To move around, refugees cram into battered minibuses or pickup trucks. They ride donkeys, motorbikes and in small cars navigating unpaved, sandy roads. Lazy donkeys and goats idle along the paths, paying little heed to approaching vehicles.

The UNHCR has been moving tens of thousands of refugees to two new camps — Cambioos and Ifo Extension — to help accommodate the 130,000 people who have arrived this year. Many of those refugees have been roughing it on the outskirts of the three main camps, where stray domestic animals scavenge in the garbage dumps.

In Dadaab’s settled camps — where some have lived so long that the youngest children are third-generation refugees — most families have their own latrines and more than one home. Some families depend solely on twice-monthly World Food Program rations of wheat flour, corn meal, beans, cooking oil, corn-soy blend and salt. They can receive hundreds of dollars in remittances from relatives abroad.

Most of the refugees are Muslim. Men wear mostly sarongs, trousers and shirts, while women are in hijabs and veils.

Many try to improve their lot.
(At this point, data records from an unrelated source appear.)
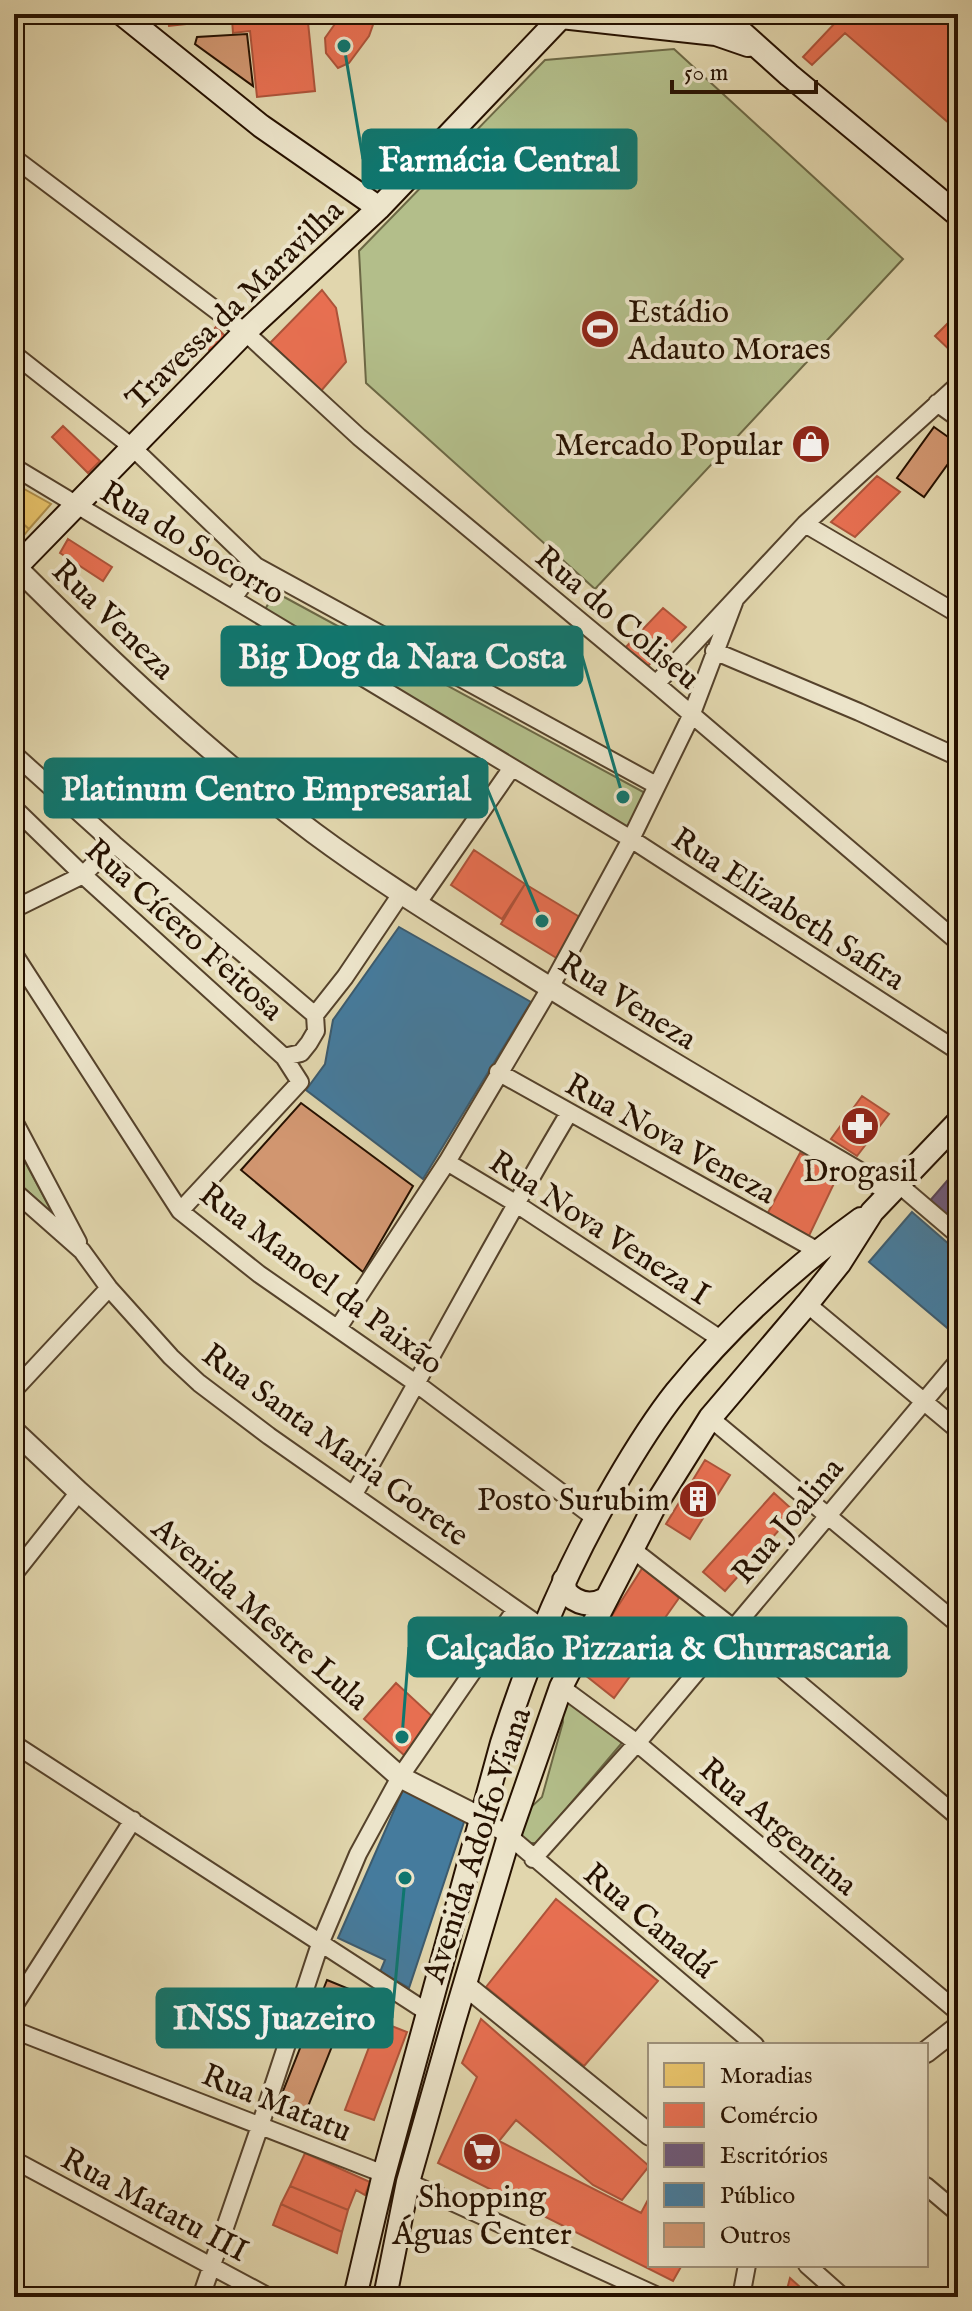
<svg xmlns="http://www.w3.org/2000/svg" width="972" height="2311" font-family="'IM FELL English',serif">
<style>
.green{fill:#b3be8a;stroke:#6c6845;stroke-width:2}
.homes{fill:#e9c46a;stroke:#ae8e4a;stroke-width:2}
.shops{fill:#e76f51;stroke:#ad5339;stroke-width:2}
.offices{fill:#6d597a;stroke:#584355;stroke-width:2}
.public{fill:#457b9d;stroke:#3c5b6e;stroke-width:2}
.building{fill:#d19670;stroke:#261100;stroke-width:2}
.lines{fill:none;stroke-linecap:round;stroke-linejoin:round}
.minor-casing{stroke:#55422b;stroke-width:20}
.tertiary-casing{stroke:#55422b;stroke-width:24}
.secondary-casing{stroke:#261100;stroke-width:26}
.minor{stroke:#ece4ca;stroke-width:16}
.tertiary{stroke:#ece4ca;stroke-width:20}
.secondary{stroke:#ece4ca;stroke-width:22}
.labels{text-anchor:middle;stroke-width:8;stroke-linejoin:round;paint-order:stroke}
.street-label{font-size:32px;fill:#261100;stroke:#ece4ca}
.poi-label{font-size:32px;fill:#261100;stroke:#ece4ca;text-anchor:end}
.leader{fill:none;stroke:#0f766e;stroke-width:3}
.callout-dot{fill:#0f766e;stroke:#ece4ca;stroke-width:3}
.callout{fill:#0f766e;stroke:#0f766e;stroke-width:3}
.callout-label{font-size:34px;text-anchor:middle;font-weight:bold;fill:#fff}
</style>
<rect width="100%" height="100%" fill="#e1d6ad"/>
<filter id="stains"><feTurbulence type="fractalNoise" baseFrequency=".0025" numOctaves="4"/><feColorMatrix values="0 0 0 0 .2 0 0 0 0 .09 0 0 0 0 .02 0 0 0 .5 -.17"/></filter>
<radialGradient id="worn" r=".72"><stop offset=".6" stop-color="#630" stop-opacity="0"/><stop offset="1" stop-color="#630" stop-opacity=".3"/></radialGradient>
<path class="green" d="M674,49L903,259L595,589L366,383L359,251L545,60Z
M275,592L658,800L638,834L263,613Z
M14,1141L53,1214L14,1179Z
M569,1697L622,1738L621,1744L537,1843H529L522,1838L521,1832L529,1809L542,1797L563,1722L562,1708Z"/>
<path class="homes" d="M17,485L51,504L29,529L14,516V489Z
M14,516L29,529L21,539L14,534Z"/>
<path class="shops" d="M167,14H321L322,20L308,22L315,91L257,97L250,31L233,33L232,19L169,26Z
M342,14L364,16L374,22L369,36L349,63L338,68L326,53L325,38Z
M828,14H948L958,26V131L845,33L812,65L803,57L836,22Z
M322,290L336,308L346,362L321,391L270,343Z
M958,313V358L935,336Z
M216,327L229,340L215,355L201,343Z
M63,426L100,461L88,473L52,437Z
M877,476L900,492L855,537L831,522Z
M68,539L112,567L103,581L60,553Z
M663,608L686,627L647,667L625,648Z
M474,850L525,884L502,919L451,885Z
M525,884L583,919L558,959L501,924Z
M862,1096L889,1114L857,1156L831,1139Z
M800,1153L839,1173L807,1240L765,1218Z
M705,1460L730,1475L690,1539L666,1524Z
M774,1493L795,1512L725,1591L703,1572Z
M643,1567L679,1598L638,1656L604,1628Z
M610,1633L642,1660L614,1698L585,1675Z
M396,1683L435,1719L405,1756L364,1719Z
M556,1899L658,1981L584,2066L486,1987Z
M481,2019L649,2166L622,2200L593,2185L516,2120L499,2141L641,2213L650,2196V2265H682L673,2281L438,2163L477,2077L462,2063Z
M379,2021L407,2032L374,2120L345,2110Z
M305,2153L370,2182L365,2195L356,2190L348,2210L290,2186Z
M290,2186L348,2210L342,2232L281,2204Z
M281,2204L342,2232L337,2253L273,2225Z
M790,2278L811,2297H785Z"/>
<path class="offices" d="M947,1181L958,1190V1229L928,1203Z"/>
<path class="public" d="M399,927L531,1002L423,1179L306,1090L325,1064L333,1020Z
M912,1212L958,1252V1337L869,1262Z
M403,1790L465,1819L409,1988L380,1972L385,1960L338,1938Z"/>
<path class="building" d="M247,34L253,86L195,44L197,37Z
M934,427L958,444V450L924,497L897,478Z
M301,1103L413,1186L363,1272L241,1170Z
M327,1980L354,1991L301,2124L274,2114Z"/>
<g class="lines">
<g class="minor-casing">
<path id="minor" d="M14,158L245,332L359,437L656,684L958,942
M14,354L132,447L256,566L656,785
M937,403L958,418
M14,467L631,839L958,1051
M805,524L958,614
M234,597L256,566
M714,651L859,712L958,757
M656,684L805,524L958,385
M14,754L114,844L315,1015
M14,808L83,875L284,1057L300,1082L180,1211
M417,904L511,769
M14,909L83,875L114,844
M14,954L180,1211L259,1274L417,1384L595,1518
M284,1057L301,1053L309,1043L316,1031L315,1015L345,977L401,894
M498,1072L818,1251
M14,1121L78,1242
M447,1162L515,1203L722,1340
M897,1183L958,1235
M14,1191L82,1251L109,1288L171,1357L199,1383L269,1436L543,1628
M807,1304L958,1430
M338,1328L447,1162L550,988L631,839L691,716L735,600
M14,1390L109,1288
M710,1418L958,1624
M354,1494C427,1367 494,1238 569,1113
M632,1549L732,1627L958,1817
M14,1574L79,1492
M561,1687L637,1743L958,2012
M14,1744L427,2012
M483,1819L509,1836L755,2045
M533,1859L637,1743L958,1361
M14,2006L133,1820
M14,2030L384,2174
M14,2160L269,2297
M408,2182L660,2297
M926,2186L958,2213
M807,2265L843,2297
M201,2297L260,2126L320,1944L358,1854L400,1777L516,1609
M741,2297L747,2265"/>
</g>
<g class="tertiary-casing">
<path id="tertiary" d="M16,567C110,661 208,753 314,833C376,879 441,919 506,960C632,1040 761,1115 890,1191
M14,1431L79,1492L400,1777L483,1819
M465,1985L650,2135
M926,2052L958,2027
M14,2292L19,2297"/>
</g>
<g class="secondary-casing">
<path id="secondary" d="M122,14L261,126L379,208
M557,14L561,17L716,34L748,45
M721,14L789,75L958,215
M14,569L245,332L379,208L564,14
M564,1580L565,1591C576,1604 591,1607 606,1599
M355,2297L384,2174L502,1743C531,1652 567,1566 616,1483C634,1452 653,1421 676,1392C729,1327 793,1268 861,1219
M385,2297L408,2182L453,2024L509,1836L561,1687L653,1509L710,1418L807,1304L839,1264L872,1212L958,1122"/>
</g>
<use href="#minor" class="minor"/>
<use href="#tertiary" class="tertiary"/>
<use href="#secondary" class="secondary"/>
</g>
<defs>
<g id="stadium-disc" transform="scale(2)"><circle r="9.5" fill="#8f2418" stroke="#ece4ca"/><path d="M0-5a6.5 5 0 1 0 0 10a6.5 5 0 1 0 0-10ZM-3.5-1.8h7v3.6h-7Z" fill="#fff"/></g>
<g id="shop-disc" transform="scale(2)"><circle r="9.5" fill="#8f2418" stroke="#ece4ca"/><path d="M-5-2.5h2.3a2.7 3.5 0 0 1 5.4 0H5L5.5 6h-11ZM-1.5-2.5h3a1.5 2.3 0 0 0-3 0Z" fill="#fff"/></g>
<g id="pharmacy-disc" transform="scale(2)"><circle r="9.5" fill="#8f2418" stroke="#ece4ca"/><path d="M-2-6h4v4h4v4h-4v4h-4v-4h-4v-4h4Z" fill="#fff"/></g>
<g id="building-disc" transform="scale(2)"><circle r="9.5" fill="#8f2418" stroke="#ece4ca"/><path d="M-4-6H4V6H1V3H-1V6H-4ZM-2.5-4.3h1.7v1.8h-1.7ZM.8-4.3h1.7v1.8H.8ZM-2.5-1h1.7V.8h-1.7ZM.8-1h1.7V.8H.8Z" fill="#fff"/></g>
<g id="supermarket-disc" transform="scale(2)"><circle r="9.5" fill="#8f2418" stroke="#ece4ca"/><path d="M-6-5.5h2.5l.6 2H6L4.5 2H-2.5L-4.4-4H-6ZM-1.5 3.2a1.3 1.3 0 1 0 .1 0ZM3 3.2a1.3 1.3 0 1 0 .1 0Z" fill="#fff"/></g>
</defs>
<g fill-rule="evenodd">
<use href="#stadium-disc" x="600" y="329"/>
<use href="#shop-disc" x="811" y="444"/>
<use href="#pharmacy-disc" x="860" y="1126"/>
<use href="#building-disc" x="698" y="1499"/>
<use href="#supermarket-disc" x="482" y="2152"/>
</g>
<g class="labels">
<g class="street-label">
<text transform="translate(234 304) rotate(-44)" y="11">Travessa da Maravilha</text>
<text transform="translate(193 542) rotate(31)" y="11">Rua do Socorro</text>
<text transform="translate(618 617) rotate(40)" y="11">Rua do Coliseu</text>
<text transform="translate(114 619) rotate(44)" y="11">Rua Veneza</text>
<text transform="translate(789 908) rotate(33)" y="11">Rua Elizabeth Safira</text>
<text transform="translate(185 929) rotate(42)" y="11">Rua Cícero Feitosa</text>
<text transform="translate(628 1000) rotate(32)" y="11">Rua Veneza</text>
<text transform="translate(671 1138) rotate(29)" y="11">Rua Nova Veneza</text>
<text transform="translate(600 1227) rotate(33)" y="11">Rua Nova Veneza I</text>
<text transform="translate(322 1278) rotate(37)" y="11">Rua Manoel da Paixão</text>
<text transform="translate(336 1444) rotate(36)" y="11">Rua Santa Maria Gorete</text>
<text transform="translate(787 1520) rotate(-50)" y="11">Rua Joalina</text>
<text transform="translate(261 1613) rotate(41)" y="11">Avenida Mestre Lula</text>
<text transform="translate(779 1826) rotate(40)" y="11">Rua Argentina</text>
<text transform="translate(476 1845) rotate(-72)" y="11">Avenida Adolfo Viana</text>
<text transform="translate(650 1920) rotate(40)" y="11">Rua Canadá</text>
<text transform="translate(277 2102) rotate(22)" y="11">Rua Matatu</text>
<text transform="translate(155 2204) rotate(28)" y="11">Rua Matatu III</text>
</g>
<g class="poi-label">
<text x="628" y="322" text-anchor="start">Estádio<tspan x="628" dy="37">Adauto Moraes</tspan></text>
<text x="783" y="455">Mercado Popular</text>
<text x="860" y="1181" text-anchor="middle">Drogasil</text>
<text x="670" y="1510">Posto Surubim</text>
<text x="482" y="2207" text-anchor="middle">Shopping<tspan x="482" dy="37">Águas Center</tspan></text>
</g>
</g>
<path class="leader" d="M344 46L363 159M623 797L582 656M542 921L487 788M402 1737L409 1647M405 1878L392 2018"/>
<g class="callout-dot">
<circle cx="344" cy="46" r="8"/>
<circle cx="623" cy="797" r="8"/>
<circle cx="542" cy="921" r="8"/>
<circle cx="402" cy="1737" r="8"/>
<circle cx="405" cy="1878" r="8"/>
</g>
<g class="callout">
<rect x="363" y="130" width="273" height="58" rx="8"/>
<rect x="222" y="627" width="360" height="58" rx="8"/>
<rect x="45" y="759" width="442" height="58" rx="8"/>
<rect x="409" y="1618" width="497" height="58" rx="8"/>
<rect x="157" y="1989" width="235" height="58" rx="8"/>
</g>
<g class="callout-label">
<text x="499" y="171">Farmácia Central</text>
<text x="402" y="668">Big Dog da Nara Costa</text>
<text x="266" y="800">Platinum Centro Empresarial</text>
<text x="658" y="1659">Calçadão Pizzaria &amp; Churrascaria</text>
<text x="274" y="2029">INSS Juazeiro</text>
</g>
<rect width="972" height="2311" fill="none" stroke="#e1d6ad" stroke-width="48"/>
<rect x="16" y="16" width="940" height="2279" fill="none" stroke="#261100" stroke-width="4"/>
<rect x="24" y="24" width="924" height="2263" fill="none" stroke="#261100" stroke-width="2"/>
<rect x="648" y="2043" width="280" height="224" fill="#ece4ca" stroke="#9d9079" stroke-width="2"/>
<rect x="664" y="2063" width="40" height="24" fill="#e9c46a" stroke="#9d9079" stroke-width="2"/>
<text x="720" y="2083" font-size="24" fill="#261100">Moradias</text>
<rect x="664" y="2103" width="40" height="24" fill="#e76f51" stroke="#9d9079" stroke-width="2"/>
<text x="720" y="2123" font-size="24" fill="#261100">Comércio</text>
<rect x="664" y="2143" width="40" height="24" fill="#6d597a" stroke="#9d9079" stroke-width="2"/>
<text x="720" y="2163" font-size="24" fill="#261100">Escritórios</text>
<rect x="664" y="2183" width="40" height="24" fill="#457b9d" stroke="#9d9079" stroke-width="2"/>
<text x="720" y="2203" font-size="24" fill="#261100">Público</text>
<rect x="664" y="2223" width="40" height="24" fill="#d19670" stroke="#9d9079" stroke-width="2"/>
<text x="720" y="2243" font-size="24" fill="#261100">Outros</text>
<path d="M672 80v12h144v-12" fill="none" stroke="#261100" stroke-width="4"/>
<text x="684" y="80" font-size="24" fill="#261100" stroke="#ece4ca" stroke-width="6" paint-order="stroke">50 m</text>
<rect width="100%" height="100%" filter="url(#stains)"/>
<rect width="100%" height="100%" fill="url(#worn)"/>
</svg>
They spend nights in the bush to cut sticks or collect firewood to sell to other refugees. Tree-cutting is a big problem, and the local communities complain about the refugees’ actions.

While most women pass the time in their homes and children play in dirty roads, men frequent fly-infested markets and sit in teashops to discuss Somali politics.

The humanitarian group Doctors Without Borders provides porridge to nursing mothers for the first six months after giving birth, but not all the new refugees know about medical facilities. Medicine is sold in ill-stocked pharmacies.

Barre seems worn down by despair and the travails of daily life.

She complains of chest pain and two of her children have stomachaches, yet they haven’t visited a doctor. While in Somalia, she actively supported her children with the proceeds of the firewood she fetched from the bush and sold in the market.

“Now, I’m sick. I find it hard to even go to the water point to fetch water for the children,” she said. “I don’t have someone to help me out.”